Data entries

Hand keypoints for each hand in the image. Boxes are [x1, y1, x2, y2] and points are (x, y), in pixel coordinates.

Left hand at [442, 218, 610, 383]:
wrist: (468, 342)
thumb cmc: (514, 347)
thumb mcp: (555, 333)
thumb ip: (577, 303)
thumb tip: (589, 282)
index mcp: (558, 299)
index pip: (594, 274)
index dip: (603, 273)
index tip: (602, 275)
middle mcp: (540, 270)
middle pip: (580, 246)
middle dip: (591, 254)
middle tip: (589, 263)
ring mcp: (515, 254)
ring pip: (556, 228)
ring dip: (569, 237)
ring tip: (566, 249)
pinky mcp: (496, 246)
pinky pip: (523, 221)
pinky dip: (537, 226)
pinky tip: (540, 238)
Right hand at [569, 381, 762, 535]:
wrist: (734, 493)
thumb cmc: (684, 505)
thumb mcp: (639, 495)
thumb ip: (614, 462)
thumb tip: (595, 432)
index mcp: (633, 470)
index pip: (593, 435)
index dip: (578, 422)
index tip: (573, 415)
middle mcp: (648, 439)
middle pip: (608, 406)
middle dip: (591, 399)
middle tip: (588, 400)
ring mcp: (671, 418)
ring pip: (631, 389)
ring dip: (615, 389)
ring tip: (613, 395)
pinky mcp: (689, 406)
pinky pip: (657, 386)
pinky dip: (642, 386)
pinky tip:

(TASK TO COMPLETE): Start with the first line of the data and print every line exactly. The line containing "thumb ip: (577, 303)" is the last one to include.

(OUTPUT OF THE TASK):
Hand keypoints for each hand in the image. Boxes are [x1, y1, x2, y2] and points are (x, y), in pixel coordinates.

Left hand at [442, 218, 610, 383]:
wrist: (468, 342)
thumb cmc: (514, 347)
thumb mcp: (555, 333)
thumb ip: (577, 303)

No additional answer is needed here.